→ WORK TO BE COMPLETED
Exactly as written, return the entries below, minus any pictures.

+++

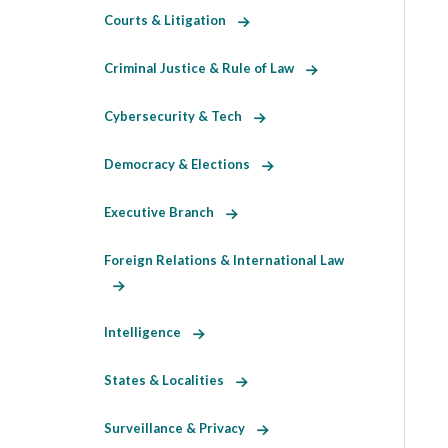
Courts & Litigation
Criminal Justice & Rule of Law
Cybersecurity & Tech
Democracy & Elections
Executive Branch
Foreign Relations & International Law
Intelligence
States & Localities
Surveillance & Privacy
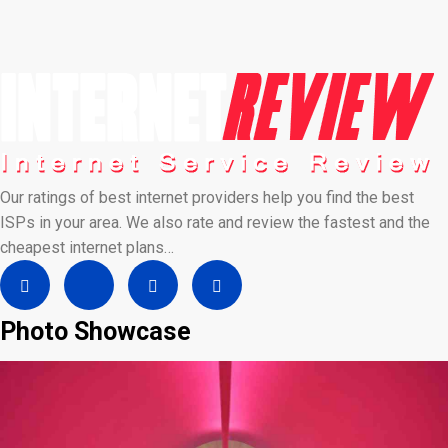
Our ratings of best internet providers help you find the best
ISPs in your area. We also rate and review the fastest and the
cheapest internet plans…
Photo Showcase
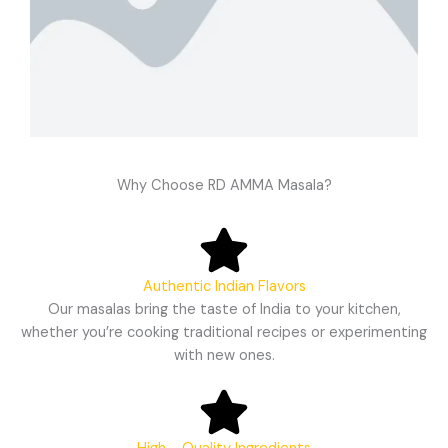
Why Choose RD AMMA Masala?
Authentic Indian Flavors
Our masalas bring the taste of India to your kitchen,
whether you’re cooking traditional recipes or experimenting
with new ones.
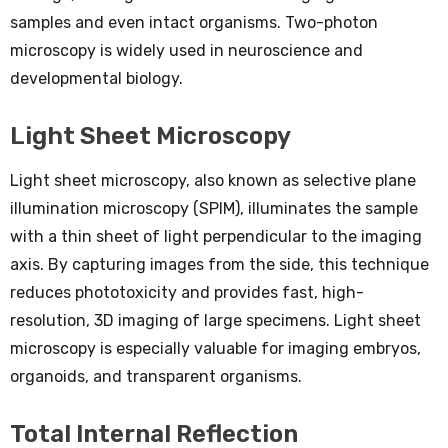
samples and even intact organisms. Two-photon
microscopy is widely used in neuroscience and
developmental biology.
Light Sheet Microscopy
Light sheet microscopy, also known as selective plane
illumination microscopy (SPIM), illuminates the sample
with a thin sheet of light perpendicular to the imaging
axis. By capturing images from the side, this technique
reduces phototoxicity and provides fast, high-
resolution, 3D imaging of large specimens. Light sheet
microscopy is especially valuable for imaging embryos,
organoids, and transparent organisms.
Total Internal Reflection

+++

→ OUTPUT OF THE EXERCISE
Courts & Litigation
Criminal Justice & Rule of Law
Cybersecurity & Tech
Democracy & Elections
Executive Branch
Foreign Relations & International Law
Intelligence
States & Localities
Surveillance & Privacy
Our ratings of best internet providers help you find the best
ISPs in your area. We also rate and review the fastest and the
cheapest internet plans…
Photo Showcase
Why Choose RD AMMA Masala?
Authentic Indian Flavors
Our masalas bring the taste of India to your kitchen,
whether you’re cooking traditional recipes or experimenting
with new ones.
samples and even intact organisms. Two-photon
microscopy is widely used in neuroscience and
developmental biology.
Light Sheet Microscopy
Light sheet microscopy, also known as selective plane
illumination microscopy (SPIM), illuminates the sample
with a thin sheet of light perpendicular to the imaging
axis. By capturing images from the side, this technique
reduces phototoxicity and provides fast, high-
resolution, 3D imaging of large specimens. Light sheet
microscopy is especially valuable for imaging embryos,
organoids, and transparent organisms.
Total Internal Reflection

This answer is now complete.